Through the Looking Glass: Competition heats up for lenders and disposition firms alike
By Bob DeAngelis
Secured lenders and disposition firms tend to see life through the same looking glass. After all, they both have their greatest success during volatile markets as a result of opportunities created by the downturns and upturns of the business cycle. Unfortunately, the data over the past 36 months tell a consistent story: The economy is as stable as it is flat.
According to Thomson Reuters LPC data for 2013, syndicated ABL loan volume of close to $60 billion was flat year over year, and down 40% from peak 2011 levels. New relationships sparked only 21% of this activity, with much of the current volume coming from refinancing.
Also indicative of the flat landscape, M&A activity accounted for only 7% of new loan growth in 2013. True, there have been some encouraging signs of late, such as the November 2013 merger of Office Depot and OfficeMax, and Men’s Wearhouse Inc.’s March announcement that it would acquire Jos. A. Bank Clothiers for $1.8 billion. But when you consider that M&A activity made up 33% to 35% of ABL originations during the high-growth cycle in 2006 and 2007, the contrast to today is stark.
Little wonder competition for deals is so intense. With far-fewer available deals, as well as a slew of new lenders and non-traditional platforms entering the race, pricing on syndicated loans has fallen dramatically. According to Thomson Reuters LPC, pricing in 2013 declined 10% from L+227 to L+204. This is down dramatically from the high point of L+430 seen at the depth of the recession in ’08-’09, and quickly approaching the L+150/175 range not seen since the apex of ’06-’07.
Bankruptcy filings continue to trend down as well. According to the U.S. Bankruptcy Court, 2013 filings were down 17% year over year and 41% from their height in 2010. Public auctions of companies in bankruptcy are also down more than 50% from their peak during the ’08-’09 period. As the economy has improved, the asset disposition industry has seen a softening in its traditional business lines. By way of example, during the ’08 economic crisis, Tiger participated in 19 retail sector public auctions with inventory assets in excess of $2 billion. Over the past year, the firm was part of only five public auctions in this sector. At the same time, wholesale disposition, remarketing services and private sale opportunities have grown considerably, as companies more aggressively manage unproductive assets.

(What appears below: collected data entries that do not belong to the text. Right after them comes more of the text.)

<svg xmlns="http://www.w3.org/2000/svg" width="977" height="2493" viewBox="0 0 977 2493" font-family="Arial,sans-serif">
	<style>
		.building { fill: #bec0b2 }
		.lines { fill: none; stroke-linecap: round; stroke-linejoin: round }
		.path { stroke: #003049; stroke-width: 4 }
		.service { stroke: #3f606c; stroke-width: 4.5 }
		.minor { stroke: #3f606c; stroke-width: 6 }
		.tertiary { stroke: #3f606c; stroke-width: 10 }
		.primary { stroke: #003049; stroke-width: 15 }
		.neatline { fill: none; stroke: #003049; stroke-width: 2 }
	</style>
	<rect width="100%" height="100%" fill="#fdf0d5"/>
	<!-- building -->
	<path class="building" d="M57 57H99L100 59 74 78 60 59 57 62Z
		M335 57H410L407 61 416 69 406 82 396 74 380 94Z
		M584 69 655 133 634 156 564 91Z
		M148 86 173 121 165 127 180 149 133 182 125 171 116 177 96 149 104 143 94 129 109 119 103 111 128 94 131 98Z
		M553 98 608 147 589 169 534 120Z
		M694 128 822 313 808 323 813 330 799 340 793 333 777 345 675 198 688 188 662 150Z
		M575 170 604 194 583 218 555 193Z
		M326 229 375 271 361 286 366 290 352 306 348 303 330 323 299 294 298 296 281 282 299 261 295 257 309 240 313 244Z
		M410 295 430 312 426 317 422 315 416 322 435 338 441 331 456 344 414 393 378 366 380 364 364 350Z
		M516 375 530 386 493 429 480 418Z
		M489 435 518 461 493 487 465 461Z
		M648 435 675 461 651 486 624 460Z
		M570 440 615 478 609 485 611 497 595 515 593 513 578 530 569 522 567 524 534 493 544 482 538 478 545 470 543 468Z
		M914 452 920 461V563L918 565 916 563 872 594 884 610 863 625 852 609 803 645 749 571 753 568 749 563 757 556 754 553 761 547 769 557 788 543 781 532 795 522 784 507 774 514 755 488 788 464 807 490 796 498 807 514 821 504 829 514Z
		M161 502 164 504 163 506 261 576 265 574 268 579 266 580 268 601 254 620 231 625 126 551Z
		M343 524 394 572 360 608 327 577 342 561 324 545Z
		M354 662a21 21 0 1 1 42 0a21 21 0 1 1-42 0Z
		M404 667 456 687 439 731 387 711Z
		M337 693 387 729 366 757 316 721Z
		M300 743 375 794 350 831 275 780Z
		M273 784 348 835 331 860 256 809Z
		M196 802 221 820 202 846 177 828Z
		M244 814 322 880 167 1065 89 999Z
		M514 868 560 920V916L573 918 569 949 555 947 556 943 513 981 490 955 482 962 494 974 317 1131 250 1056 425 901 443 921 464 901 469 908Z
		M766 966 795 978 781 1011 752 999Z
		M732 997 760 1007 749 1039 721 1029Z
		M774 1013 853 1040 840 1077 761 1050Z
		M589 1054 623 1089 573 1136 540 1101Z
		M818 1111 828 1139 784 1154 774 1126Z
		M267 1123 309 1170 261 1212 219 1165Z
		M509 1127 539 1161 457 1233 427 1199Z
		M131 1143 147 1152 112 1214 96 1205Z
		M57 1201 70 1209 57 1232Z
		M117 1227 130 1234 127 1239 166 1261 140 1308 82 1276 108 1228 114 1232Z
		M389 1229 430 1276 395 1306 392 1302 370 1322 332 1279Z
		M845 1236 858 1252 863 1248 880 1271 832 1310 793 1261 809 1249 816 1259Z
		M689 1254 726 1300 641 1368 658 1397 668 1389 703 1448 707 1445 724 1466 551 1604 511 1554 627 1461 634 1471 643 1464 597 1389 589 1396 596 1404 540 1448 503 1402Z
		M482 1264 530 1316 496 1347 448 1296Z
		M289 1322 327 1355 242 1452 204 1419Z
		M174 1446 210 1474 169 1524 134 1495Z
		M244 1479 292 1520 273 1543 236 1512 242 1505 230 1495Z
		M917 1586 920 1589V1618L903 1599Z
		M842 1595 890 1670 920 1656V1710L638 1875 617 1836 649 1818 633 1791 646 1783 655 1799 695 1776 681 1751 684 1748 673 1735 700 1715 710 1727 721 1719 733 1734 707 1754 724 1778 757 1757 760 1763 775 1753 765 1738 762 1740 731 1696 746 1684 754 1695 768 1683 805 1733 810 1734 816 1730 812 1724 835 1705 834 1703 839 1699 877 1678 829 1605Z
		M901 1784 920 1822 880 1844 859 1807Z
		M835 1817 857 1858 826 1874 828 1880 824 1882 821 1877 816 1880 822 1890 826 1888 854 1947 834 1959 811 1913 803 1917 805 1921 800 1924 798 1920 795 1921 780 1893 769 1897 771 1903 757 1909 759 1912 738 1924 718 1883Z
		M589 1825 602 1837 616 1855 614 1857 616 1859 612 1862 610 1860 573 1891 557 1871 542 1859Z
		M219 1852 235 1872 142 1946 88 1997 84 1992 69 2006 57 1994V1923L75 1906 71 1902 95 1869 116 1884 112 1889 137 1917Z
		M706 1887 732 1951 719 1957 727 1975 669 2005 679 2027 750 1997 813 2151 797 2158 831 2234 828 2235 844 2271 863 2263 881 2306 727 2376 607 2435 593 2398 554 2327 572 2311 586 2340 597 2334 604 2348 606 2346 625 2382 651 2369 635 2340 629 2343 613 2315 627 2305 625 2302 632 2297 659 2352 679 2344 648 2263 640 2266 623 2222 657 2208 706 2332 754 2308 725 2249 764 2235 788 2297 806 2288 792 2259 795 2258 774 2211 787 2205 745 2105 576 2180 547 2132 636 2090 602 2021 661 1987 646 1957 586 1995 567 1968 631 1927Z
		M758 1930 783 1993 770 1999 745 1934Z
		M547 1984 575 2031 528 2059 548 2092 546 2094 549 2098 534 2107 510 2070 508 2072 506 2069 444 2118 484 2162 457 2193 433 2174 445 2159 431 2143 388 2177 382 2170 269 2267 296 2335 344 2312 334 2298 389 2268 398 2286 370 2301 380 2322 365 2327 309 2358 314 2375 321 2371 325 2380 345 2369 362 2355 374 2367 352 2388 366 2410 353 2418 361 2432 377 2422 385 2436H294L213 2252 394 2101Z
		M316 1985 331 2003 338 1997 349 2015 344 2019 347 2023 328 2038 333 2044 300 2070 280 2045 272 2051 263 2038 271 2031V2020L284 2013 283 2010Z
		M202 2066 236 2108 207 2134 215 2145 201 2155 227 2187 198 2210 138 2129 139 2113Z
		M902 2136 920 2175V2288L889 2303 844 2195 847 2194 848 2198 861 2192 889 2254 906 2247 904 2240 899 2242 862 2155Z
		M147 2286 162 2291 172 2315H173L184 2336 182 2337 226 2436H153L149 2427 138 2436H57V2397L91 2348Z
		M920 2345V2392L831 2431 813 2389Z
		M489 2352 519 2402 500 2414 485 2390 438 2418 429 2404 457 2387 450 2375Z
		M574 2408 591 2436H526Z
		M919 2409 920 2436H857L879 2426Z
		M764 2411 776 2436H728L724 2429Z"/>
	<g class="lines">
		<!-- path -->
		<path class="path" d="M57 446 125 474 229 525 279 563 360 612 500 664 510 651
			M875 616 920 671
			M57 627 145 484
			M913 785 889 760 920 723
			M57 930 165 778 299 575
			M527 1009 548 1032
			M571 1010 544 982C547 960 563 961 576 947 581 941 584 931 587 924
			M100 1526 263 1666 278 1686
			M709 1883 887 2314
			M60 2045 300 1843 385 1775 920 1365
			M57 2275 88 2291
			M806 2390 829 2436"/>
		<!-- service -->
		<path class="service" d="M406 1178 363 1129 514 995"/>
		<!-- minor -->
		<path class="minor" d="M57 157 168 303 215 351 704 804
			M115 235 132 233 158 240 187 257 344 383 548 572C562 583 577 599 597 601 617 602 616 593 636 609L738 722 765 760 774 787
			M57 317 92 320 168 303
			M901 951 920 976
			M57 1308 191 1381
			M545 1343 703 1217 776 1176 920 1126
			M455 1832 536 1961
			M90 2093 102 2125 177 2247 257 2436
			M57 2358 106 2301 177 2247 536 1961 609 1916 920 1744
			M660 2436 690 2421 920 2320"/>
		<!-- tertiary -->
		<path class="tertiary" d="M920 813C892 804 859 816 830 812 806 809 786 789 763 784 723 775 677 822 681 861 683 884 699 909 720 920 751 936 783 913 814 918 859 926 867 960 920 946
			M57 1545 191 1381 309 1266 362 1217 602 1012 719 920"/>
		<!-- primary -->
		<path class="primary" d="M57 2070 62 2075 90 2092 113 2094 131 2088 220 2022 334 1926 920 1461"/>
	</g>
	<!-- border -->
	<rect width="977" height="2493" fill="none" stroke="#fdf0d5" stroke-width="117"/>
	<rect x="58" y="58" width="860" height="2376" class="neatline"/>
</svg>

In such a changed landscape, banks and disposition firms are correct to focus on adaptation.
In such a changed landscape, banks and disposition firms are correct to focus on adaptation. To win business, you have to be creative, properly aligned strategically and aggressive with respect to both price and structure. For lenders, that means continuously looking to understand the value of non-traditional assets. In particular, IP, brand value and the “relative value” of businesses are becoming big buzzwords. The trick is to cut through the hype and ask hard questions: Is the brand strong enough to attract interested parties and drive premium bids in excess of pure NOLV? Exactly how do you access the liquid value of asset types on which you have never loaned against before? Essentials such as making sure you have the right partner or that the company’s cash flows will last through the length of the process, have always been important. Today, they are even more so.
For their part, asset-disposition firms also need to be aggressive. The goal is to provide competitive advantages and enhanced recoveries by leveraging solutions tailored to today’s marketplace. Toward that end, firms are expanding their operating platforms to be able to provide more holistic approaches by aligning with a greater variety of qualified, strategic partners–from real estate and M&E/industrial partners, to brands and IP partners. These relationships are important because they can provide a competitive advantage and help tap into hidden value on emerging opportunities.
On the wholesale and industrial side, for example, we are seeing an increase in turnkey operation sales with great potential to maximize overall value to all constituencies in excess of liquidation value. Among the notable deals, in November KPS Capital Partners acquired the entirety of the assets of Furniture Brands International (including such brands as Thomasville, Broyhill and Lane) as a going-concern, as part of a Section 363 sale. For such turnkey sales to happen smoothly, a great many moving parts have to be in place and coordinated.
At times, winning business in a flat market entails stepping out of your comfort zone. Given that both lenders and disposition firms see opportunities through the same lens, they stand to help each other tap new opportunities by ramping up their level of communication with one another. More conversations about what is happening in the marketplace can help us all achieve a common goal—producing a better product for our stakeholders.